Os testes começaram em outubro de 2005 na antiga permissionária Empresa Viação Bortolotto Ltda. (EBVL) com resultados promissores, quando a mistura era feita ainda de forma artesanal na garagem da concessionária. De acordo com o diretor de Comunicação e Marketing da Associação das Empresas de Transporte Coletivo Urbano de Campinas (Transurc), Paulo Barddal, em dois milhões de quilômetros rodados, a Bortolotto constatou redução de 20% a 30% na emissão de poluentes dependendo do veículo.
Atualmente, a frota consome mensalmente 2,7 milhões de litros do biodiesel B2 (o número se refere à porcentagem de combustível de origem vegetal acrescido no diesel), mas a intenção dos permissionários é antecipar em cinco anos a meta de chegar a 5% de combustível vegetal, estabelecida para 2013. "Em 2008, toda a frota deverá atingir 5% de mistura de biodiesel" , disse Barddal. Nessa proporção de mistura, de acordo com ele, a redução da poluição deverá chegar a 32%.

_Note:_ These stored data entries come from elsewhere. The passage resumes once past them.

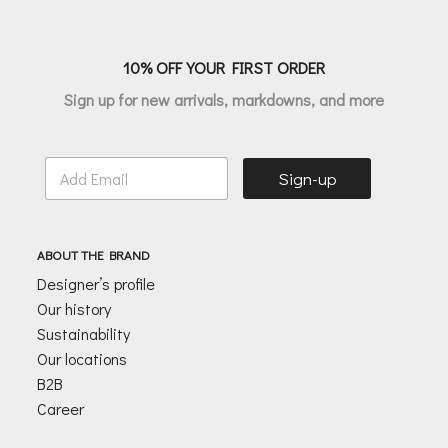
10% OFF YOUR FIRST ORDER
Sign up for new arrivals, markdowns, and more
E
Sign-up
m
a
i
l
ABOUT THE BRAND
*
Designer’s profile
Our history
Sustainability
Our locations
B2B
Career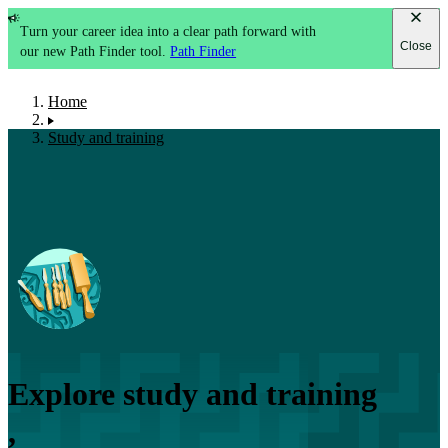
Turn your career idea into a clear path forward with
Close
our new Path Finder tool.
Path Finder
Home
Study and training
Explore study and training
,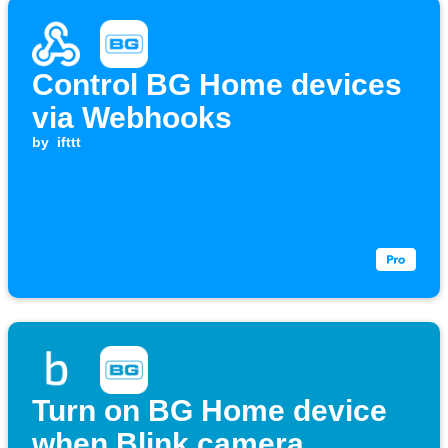
Control BG Home devices
via Webhooks
by
ifttt
Turn on BG Home device
when Blink camera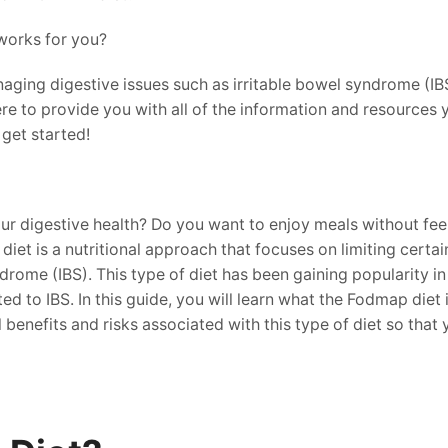
works for you?
ging digestive issues such as irritable bowel syndrome (IBS
re to provide you with all of the information and resources
get started!
r digestive health? Do you want to enjoy meals without feel
t is a nutritional approach that focuses on limiting certai
ome (IBS). This type of diet has been gaining popularity in 
 to IBS. In this guide, you will learn what the Fodmap diet 
al benefits and risks associated with this type of diet so th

"Acima disso, o ganho não é compensador pois o motor não consegue queimar a mistura adequadamente e o efeito se inverte, passa a ser um veículo poluente" Paulo Barddal, diretor de Comunicação e Marketing da Associação das Empresas de Transporte Coletivo Urbano de Campinas (Transurc)
O índice de redução na emissão de poluentes está diretamente relacionado ao tipo de motor do ônibus e à idade do veículo. Segundo Barddal, em veículos com motor gerenciado eletronicamente - os mais modernos - a redução chega a 30% na carga de poluentes lançados no ambiente, enquanto nos de motor mecânico, essa redução cai a um máximo de 20%.
Além de poluir menos, a mistura diminui o cheiro da fumaça e amplia a durabilidade dos motores e das bombas injetoras. "Além disso, nossos motoristas conseguem dirigir os ônibus uma marcha à frente do que era comum quando se utilizava apenas diesel, conta Hélio Bortolotto Júnior, diretor da Coletivos Pádova.